Ministers endorsed the idea of green tax reform in the run up to the election; now they should put their money where their mouth was. While they are working out how best to make the change they can put right some anomalies that send exactly the wrong signals. They can bring VAT on energy- saving materials down to the same level as on fuel (it is now twice as high) and eliminate it from water-saving equipment (there is no VAT on water). And they can cut the perverse subsidy whereby company-car drivers get greater tax relief the more they use them.

PROTECTED AREAS

THE greatest ever single threat to Britain's National Parks is now before a public inquiry in Newcastle upon Tyne. The Ministry of Defence wants to use its Otterburn Training Area in the Northumberland National Park - hitherto one of the most tranquil areas of Britain - for firing giant 45-ton AS90 guns, brought back from Germany after the Cold War. The Countryside Commission calls the scale of the proposals - which would also involve construction of roads and buildings - "unprecedented".

Ministers should set up an independent review of the military use of National Parks. They also need to introduce much tighter control of quarrying in the Parks: an important test case, Spaunton Quarry in the North York Moors, goes to public inquiry next month. And a particularly petty decision by John Gummer last year to refuse to approve a 10mph limit for speed boats on Lake Windermere will soon come under Judicial Review.

Meanwhile, more than 120 Sites of Special Scientific Interest (SSSIs), Britain's key wildlife sites, are damaged each year. Vast sums are legally spent by the authorities to buy off landowners who threaten to damage others. Ministers should bring in legislation to protect them. And they should speed up the designation of Special Protected Areas for Birds in Scotland, less than half of which have so far been safeguarded.

EARTH SUMMIT 2

FINALLY Prime Minister, one of your first trips abroad this summer will be to a June meeting of world leaders in New York to review progress (or, rather, the lack of it) since the Earth Summit in Rio five years ago. You have already agreed to go, and the occasion needs any fresh energy and commitment you can bring. A preparatory meeting I have just attended at the UN HQ ended in a mixture of stalemate and retreat. Where nations managed to agree, they often approved positions that rowed back from what was resolved in Rio.

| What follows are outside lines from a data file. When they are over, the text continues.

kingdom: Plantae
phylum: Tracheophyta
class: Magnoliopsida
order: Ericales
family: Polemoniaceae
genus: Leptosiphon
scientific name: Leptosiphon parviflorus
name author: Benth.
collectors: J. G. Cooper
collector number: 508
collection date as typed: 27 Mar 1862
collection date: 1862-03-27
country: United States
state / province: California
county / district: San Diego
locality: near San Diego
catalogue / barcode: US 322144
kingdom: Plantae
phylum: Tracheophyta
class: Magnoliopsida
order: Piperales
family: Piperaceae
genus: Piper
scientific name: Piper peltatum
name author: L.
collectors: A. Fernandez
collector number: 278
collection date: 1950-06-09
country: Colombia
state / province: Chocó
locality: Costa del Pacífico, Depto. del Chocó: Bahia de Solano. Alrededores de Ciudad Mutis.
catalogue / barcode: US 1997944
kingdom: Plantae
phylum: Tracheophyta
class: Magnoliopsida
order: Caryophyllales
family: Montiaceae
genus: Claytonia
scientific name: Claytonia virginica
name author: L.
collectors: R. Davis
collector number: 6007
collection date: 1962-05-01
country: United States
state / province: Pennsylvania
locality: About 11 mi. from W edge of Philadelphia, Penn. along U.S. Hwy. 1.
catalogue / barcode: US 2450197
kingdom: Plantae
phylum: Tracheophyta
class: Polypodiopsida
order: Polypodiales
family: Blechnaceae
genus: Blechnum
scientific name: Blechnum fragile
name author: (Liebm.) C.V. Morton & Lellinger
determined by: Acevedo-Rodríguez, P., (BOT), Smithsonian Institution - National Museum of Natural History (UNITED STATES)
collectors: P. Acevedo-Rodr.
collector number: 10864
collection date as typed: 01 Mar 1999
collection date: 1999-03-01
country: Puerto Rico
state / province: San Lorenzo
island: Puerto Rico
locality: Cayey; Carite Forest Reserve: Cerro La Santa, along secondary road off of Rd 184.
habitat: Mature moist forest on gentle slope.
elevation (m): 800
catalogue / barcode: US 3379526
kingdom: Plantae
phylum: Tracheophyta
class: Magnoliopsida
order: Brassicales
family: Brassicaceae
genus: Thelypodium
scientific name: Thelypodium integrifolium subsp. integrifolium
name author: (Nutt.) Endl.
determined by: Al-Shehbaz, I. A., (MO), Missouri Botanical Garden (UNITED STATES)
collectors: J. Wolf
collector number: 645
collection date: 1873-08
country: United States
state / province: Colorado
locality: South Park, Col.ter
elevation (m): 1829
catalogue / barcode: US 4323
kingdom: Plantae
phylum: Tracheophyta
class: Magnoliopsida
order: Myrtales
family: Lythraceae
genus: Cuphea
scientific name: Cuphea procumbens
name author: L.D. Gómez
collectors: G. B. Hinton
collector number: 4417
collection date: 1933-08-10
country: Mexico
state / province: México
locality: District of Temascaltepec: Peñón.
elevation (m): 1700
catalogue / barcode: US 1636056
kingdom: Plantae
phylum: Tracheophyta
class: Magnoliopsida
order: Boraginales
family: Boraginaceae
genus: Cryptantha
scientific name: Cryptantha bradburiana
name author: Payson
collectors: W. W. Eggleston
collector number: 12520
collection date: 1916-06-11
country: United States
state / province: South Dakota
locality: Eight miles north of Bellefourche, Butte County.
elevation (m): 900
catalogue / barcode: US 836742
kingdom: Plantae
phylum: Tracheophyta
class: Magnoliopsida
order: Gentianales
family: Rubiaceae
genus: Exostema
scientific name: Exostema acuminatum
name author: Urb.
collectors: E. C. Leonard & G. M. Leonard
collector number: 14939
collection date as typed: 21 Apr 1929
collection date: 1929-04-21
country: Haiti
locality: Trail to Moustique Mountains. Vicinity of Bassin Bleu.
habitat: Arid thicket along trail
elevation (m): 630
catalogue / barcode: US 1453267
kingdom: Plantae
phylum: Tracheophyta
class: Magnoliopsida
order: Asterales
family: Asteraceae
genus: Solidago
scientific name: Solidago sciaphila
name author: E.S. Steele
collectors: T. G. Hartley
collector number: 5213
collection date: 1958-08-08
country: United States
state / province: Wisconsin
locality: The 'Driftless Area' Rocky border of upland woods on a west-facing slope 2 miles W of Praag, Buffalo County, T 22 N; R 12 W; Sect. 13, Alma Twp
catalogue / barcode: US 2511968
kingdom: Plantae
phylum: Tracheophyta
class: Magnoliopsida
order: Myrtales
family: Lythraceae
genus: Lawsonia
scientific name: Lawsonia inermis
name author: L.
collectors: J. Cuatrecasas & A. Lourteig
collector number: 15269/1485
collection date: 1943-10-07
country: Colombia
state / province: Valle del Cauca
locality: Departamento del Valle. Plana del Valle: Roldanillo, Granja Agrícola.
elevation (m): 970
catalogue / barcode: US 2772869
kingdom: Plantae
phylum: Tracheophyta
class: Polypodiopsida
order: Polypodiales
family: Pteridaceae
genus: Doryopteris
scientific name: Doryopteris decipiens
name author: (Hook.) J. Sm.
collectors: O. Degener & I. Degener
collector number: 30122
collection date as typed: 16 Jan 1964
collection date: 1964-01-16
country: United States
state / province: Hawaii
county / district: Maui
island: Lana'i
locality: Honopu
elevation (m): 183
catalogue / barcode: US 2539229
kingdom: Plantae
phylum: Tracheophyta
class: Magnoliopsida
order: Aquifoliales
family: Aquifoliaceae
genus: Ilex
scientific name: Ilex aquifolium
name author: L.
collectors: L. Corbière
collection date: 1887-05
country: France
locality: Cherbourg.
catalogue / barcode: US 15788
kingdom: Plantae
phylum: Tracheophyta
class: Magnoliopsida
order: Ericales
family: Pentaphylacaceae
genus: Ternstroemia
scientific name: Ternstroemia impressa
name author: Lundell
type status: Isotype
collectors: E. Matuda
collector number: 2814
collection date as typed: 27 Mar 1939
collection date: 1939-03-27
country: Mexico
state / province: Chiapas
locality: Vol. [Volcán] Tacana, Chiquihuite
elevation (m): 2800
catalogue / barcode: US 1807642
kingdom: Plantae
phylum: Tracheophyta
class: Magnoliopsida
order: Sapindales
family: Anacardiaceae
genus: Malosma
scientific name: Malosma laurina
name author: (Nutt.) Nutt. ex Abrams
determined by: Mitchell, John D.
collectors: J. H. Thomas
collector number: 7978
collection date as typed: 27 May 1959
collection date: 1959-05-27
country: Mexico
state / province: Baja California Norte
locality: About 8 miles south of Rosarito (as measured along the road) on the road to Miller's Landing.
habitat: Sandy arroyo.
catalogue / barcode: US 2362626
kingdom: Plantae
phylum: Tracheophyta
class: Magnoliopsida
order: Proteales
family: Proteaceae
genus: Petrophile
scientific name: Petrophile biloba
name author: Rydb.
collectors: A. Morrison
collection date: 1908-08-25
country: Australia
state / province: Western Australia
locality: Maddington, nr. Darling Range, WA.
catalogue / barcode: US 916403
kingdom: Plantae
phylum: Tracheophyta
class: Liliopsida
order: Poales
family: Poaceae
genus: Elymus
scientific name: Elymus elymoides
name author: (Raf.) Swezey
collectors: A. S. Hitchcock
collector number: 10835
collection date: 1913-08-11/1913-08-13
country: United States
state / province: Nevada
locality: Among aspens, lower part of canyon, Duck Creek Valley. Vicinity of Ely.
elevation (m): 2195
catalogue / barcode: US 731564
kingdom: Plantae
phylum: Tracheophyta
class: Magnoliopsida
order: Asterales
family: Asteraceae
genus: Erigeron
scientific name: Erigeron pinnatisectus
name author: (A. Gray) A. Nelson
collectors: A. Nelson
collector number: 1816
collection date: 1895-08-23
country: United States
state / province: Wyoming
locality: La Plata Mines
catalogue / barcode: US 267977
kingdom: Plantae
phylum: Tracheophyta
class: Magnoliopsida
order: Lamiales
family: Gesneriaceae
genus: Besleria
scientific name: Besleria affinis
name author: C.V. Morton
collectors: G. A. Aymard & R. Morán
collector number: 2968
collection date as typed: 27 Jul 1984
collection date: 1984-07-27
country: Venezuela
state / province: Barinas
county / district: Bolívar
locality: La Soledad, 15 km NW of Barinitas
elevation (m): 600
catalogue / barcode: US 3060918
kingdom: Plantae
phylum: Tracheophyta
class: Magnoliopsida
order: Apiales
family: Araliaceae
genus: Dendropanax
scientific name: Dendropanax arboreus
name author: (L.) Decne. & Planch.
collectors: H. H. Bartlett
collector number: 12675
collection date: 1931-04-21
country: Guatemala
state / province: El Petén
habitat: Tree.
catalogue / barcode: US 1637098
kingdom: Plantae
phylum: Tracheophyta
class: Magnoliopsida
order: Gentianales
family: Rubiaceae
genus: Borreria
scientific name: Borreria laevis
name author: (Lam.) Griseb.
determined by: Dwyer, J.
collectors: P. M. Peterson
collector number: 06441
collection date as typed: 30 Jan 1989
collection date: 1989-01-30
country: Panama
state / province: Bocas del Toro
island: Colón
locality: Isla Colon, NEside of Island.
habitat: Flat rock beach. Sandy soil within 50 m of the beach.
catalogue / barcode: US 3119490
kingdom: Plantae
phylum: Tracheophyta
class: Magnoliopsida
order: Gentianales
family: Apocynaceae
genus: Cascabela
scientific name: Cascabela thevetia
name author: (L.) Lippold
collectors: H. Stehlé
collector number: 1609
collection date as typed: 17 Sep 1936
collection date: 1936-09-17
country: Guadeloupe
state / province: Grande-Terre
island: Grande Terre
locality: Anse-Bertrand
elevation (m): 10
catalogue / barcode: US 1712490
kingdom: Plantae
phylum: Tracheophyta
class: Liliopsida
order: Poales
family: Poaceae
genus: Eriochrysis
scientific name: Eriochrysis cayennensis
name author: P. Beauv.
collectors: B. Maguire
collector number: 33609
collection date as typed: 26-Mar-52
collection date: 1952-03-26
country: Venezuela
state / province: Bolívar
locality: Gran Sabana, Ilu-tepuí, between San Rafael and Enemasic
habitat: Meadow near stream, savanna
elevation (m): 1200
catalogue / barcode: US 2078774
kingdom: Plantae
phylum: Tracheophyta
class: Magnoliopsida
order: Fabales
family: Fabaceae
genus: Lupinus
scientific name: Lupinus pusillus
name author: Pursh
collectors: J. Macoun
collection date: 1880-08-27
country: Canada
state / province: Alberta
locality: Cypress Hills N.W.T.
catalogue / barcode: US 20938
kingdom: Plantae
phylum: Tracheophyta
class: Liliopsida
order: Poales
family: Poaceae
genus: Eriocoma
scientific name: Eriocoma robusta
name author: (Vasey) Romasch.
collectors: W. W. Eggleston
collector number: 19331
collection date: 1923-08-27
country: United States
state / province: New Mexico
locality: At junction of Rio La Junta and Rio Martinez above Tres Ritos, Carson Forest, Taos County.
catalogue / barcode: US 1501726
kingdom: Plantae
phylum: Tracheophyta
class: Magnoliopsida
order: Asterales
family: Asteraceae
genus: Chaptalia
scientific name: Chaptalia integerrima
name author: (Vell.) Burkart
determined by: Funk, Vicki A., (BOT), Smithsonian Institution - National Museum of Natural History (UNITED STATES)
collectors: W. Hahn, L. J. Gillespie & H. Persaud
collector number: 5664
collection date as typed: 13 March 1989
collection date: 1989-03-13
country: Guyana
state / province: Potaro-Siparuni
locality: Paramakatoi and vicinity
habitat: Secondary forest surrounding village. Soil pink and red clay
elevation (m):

The international process is falling apart because the world's rich countries have failed to come up with the money they promised at Rio to help the Third World develop in more environmentally friendly ways: the developing countries refusing to co-operate until the promises are kept. Only the summit itself can avert a crisis: failure could put international action on the environment back for years. This gives you, with the special advantage that a recent election victory always bestows, an early opportunity to make an international impact that will be popular at home. You will need to bring money to the table, but it need not take an enormous amount to transform the international atmosphere, put pressure on other rich nations and perhaps - who knows - save the world.